_What you are asked to do:_ Write out every line below that contains "list".

_Bounding box prediction data:_
=== Begin Enclosure ===
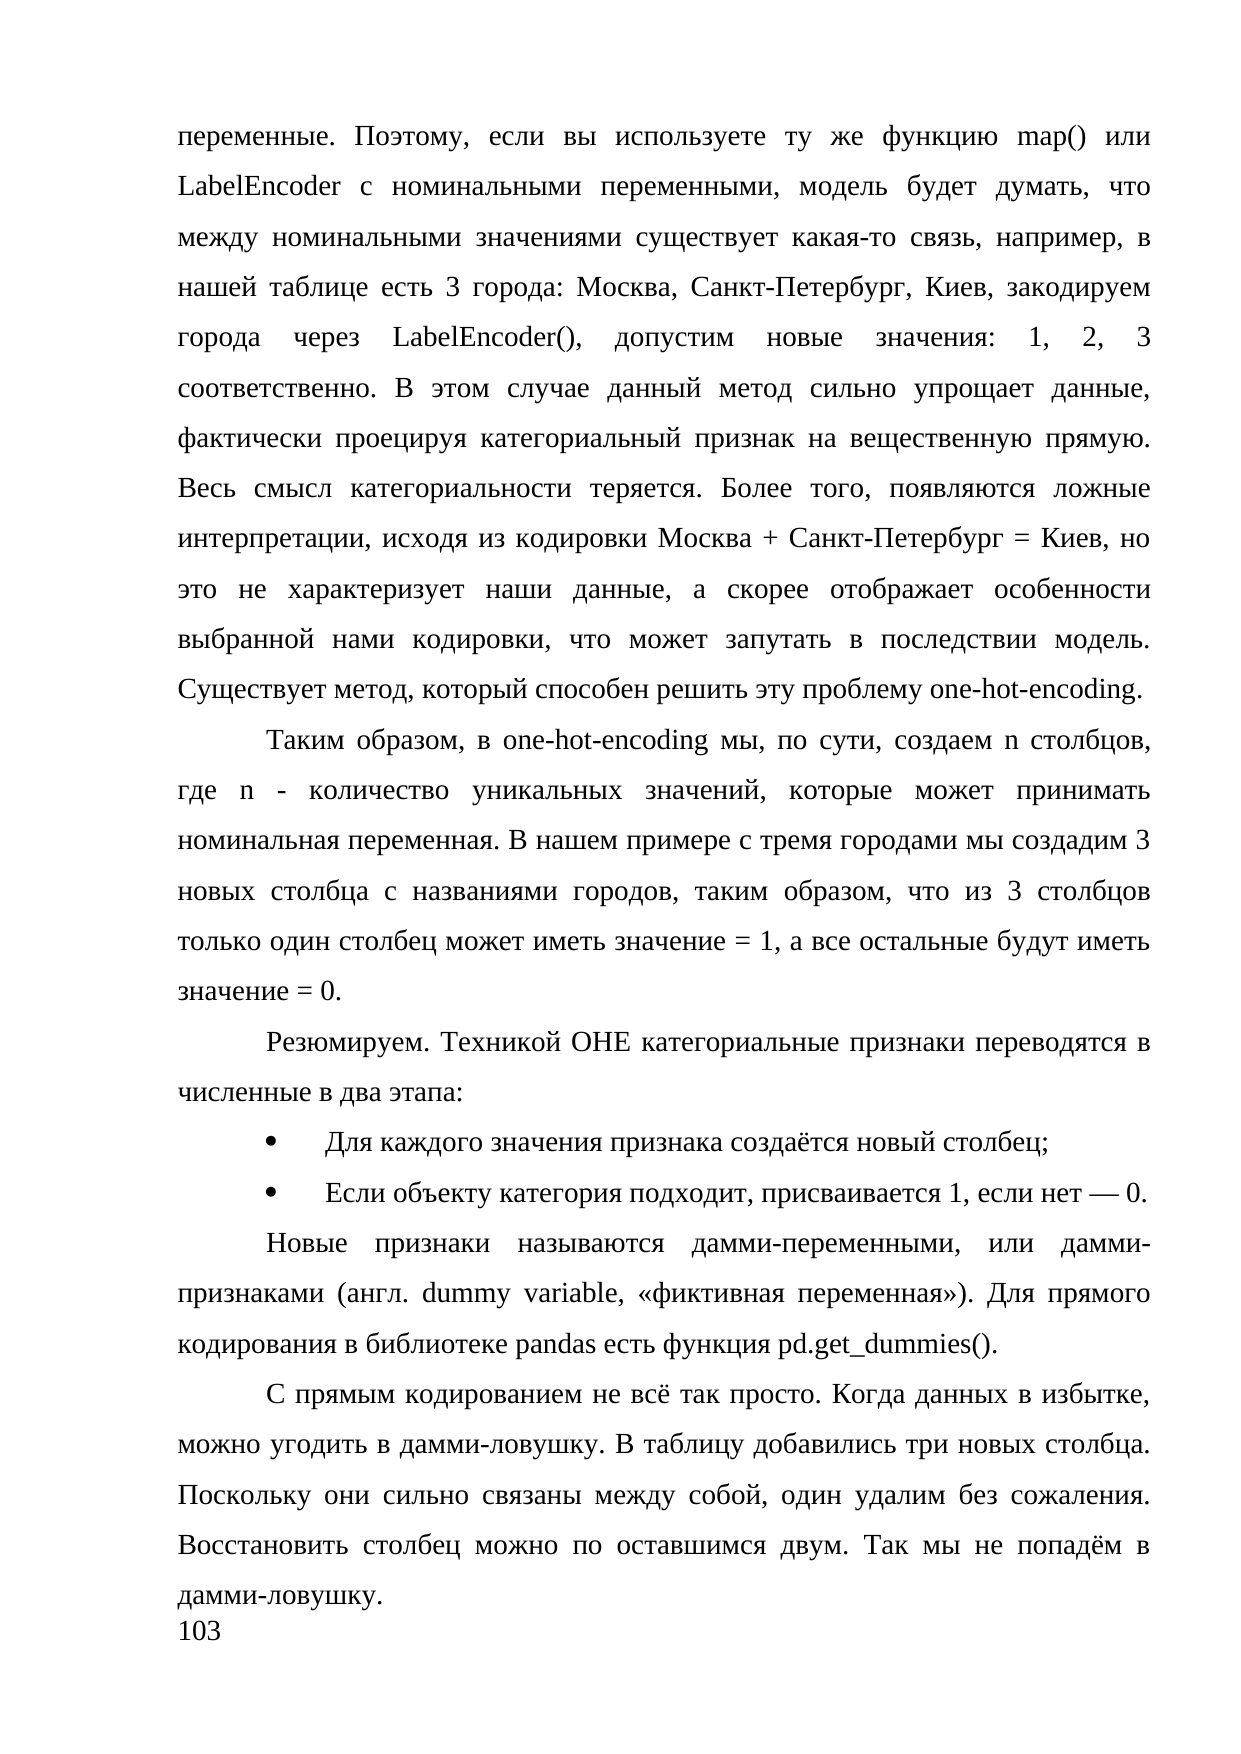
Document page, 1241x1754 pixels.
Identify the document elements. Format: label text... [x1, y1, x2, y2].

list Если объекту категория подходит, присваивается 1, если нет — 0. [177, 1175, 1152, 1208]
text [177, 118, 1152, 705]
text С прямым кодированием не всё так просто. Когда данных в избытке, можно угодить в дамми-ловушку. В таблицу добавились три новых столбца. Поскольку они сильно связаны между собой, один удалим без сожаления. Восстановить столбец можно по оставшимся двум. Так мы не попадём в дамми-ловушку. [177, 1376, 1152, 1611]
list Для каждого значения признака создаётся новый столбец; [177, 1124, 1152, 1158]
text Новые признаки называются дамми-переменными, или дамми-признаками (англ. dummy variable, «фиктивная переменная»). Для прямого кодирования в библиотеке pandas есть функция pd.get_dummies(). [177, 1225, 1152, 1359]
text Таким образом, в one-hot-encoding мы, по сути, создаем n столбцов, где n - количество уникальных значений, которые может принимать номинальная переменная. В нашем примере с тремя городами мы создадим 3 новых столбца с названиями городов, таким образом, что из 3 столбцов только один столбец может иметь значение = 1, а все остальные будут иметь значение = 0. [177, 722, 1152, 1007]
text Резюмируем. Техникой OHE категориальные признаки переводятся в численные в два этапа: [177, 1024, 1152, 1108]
=== End Enclosure ===
_Reply to the exercise:_
list Если объекту категория подходит, присваивается 1, если нет — 0. [177, 1175, 1152, 1208]
list Для каждого значения признака создаётся новый столбец; [177, 1124, 1152, 1158]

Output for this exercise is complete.